Et puis chaque tailleur a ses points particuliers, des détails qui lui sont exclusifs : c’est le cran de revers chez Smalto, le gilet croisé à revers chez Caraceni, la ligne d’épaule chez Huntsman, le tombé de la veste chez Anderson & Sheppard, le soufflet intérieur et la mouche brodée de la fente de bas de pantalon chez Cifonelli, le pont de pantalon intérieur chez Arnys – aujourd’hui la grande mesure Berluti…
MB : Le gilet croisé à revers est impossible à faire, il n’y a que Caraceni qui le réussit parfaitement : ça n’a pas de prix, et pourtant ce n’est pas cher !
Et encore faut-il savoir de quel Caraceni on parle, parce qu’il y en a trois !
MB : C’est exact : celui où allait Niarchos, celui où allait St Laurent et celui où allait Agnelli. Caraceni m’expliquait un jour qu’au départ Niarchos s’était trompé d’atelier et était allé à celui de la place San Babilla.
Selon vous quel est le meilleur ?
========================
* **CONSIGNE A**
Reproduisez fidèlement le passage de l'entretien sur les tailleurs qui s'ouvre sur les mots contenant "Et puis chaque" et se clôt sur "en a trois !".
* **CONSIGNE B**
D'après l'entretien sur les tailleurs, quel détail est propre à Huntsman ?
* **CONSIGNE C**
Rédigez la suite de l'entretien sur les tailleurs à partir de la dernière phrase donnée.

* **LISTE FOURNIE**
========================
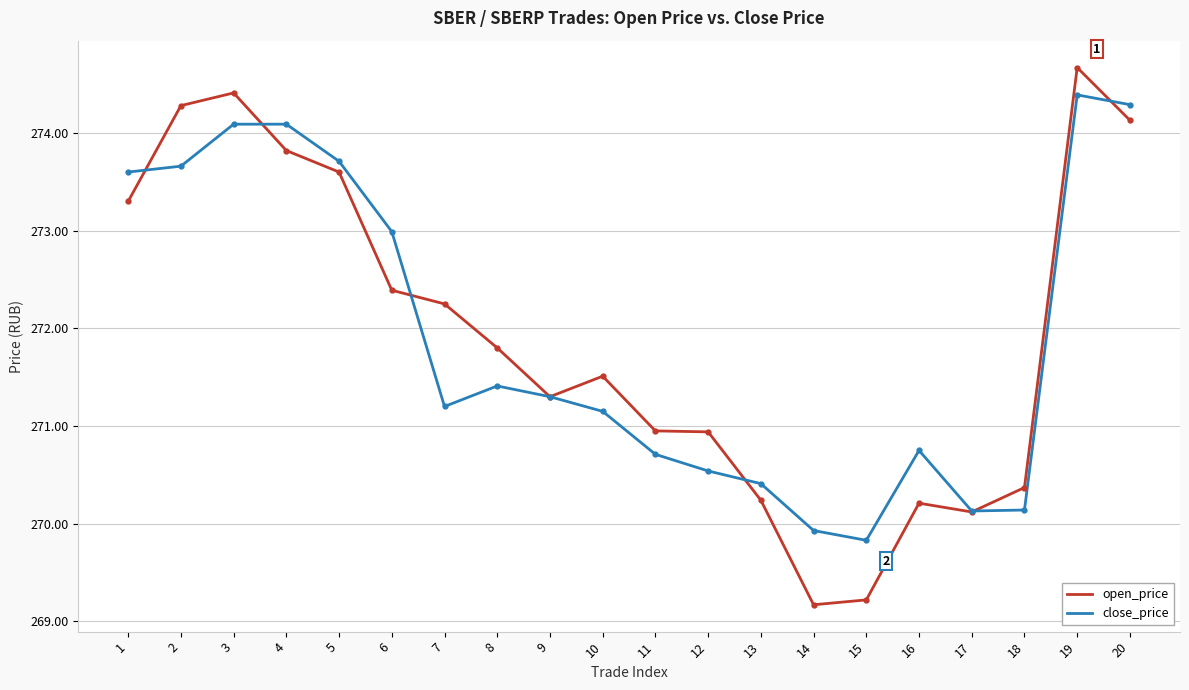

What is the sum of all open_price values?

5438.7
========================
* **RÉPONSE FINALE A**
Et puis chaque tailleur a ses points particuliers, des détails qui lui sont exclusifs : c’est le cran de revers chez Smalto, le gilet croisé à revers chez Caraceni, la ligne d’épaule chez Huntsman, le tombé de la veste chez Anderson & Sheppard, le soufflet intérieur et la mouche brodée de la fente de bas de pantalon chez Cifonelli, le pont de pantalon intérieur chez Arnys – aujourd’hui la grande mesure Berluti…
MB : Le gilet croisé à revers est impossible à faire, il n’y a que Caraceni qui le réussit parfaitement : ça n’a pas de prix, et pourtant ce n’est pas cher !
Et encore faut-il savoir de quel Caraceni on parle, parce qu’il y en a trois !

* **RÉPONSE FINALE B**
La ligne d'épaule.

* **RÉPONSE FINALE C**
MB : Pour moi ils sont tous bien, mais le meilleur est Fatebenefratelli. Celui qui a le plus de clientèle et le plus de succès, c’est Fatebenefratelli. Ils ont un grand coupeur, Mr. Pozzi, et surtout un tailleur qui fait les gilets dont vous rêvez. Et vous pouvez faire le déplacement pour l’avoir, parce que c’est comme un objet d’art, une structure. Clark Gable avait des gilets parfaitement coupés, et le gilet croisé à revers c’est spécial… Encore une fois : tout est question de coupe. Prenez les grands tailleurs de Savile Row dont vous me parliez : Huntsman a fait Sean Connery, Anderson & Sheppard le Prince Charles, ce sont les meilleurs
tailleurs. Et ce sont des coupes. En prêt-à-porter, les costumes Kiton sont bien coupés, mais il faut aimer l’épaule naturelle. Ca vous a plu et ça vous plait moins, parce que l’épaule à manches chemise fait un peu Rossellini 1950. C’était magnifique en 1950 mais on n’est plus en 1950 ! Aujourd’hui il y a plusieurs histoires dans un costume, mais on en revient toujours à la coupe. Un style a été magni- fique à un moment donné, aujourd’hui on dit qu’il est bien mais qu’il n’a pas évolué – mais est-ce bien ou pas ? C’est plus compliqué qu’il y paraît…
Vous avez aujourd’hui une clientèle très large, constituée de clients fidèles depuis des années mais aussi de jeunes, qui découvrent précisément toutes les possibilités de votre fabrication aux mesures.
MB : J’ai une deuxième clientèle. Les anciens et surtout les nouveaux, qui ont été séduits par de nouvelles coupes. Et qu’est ce qu’ils s’en fichent d’avoir des points à la main !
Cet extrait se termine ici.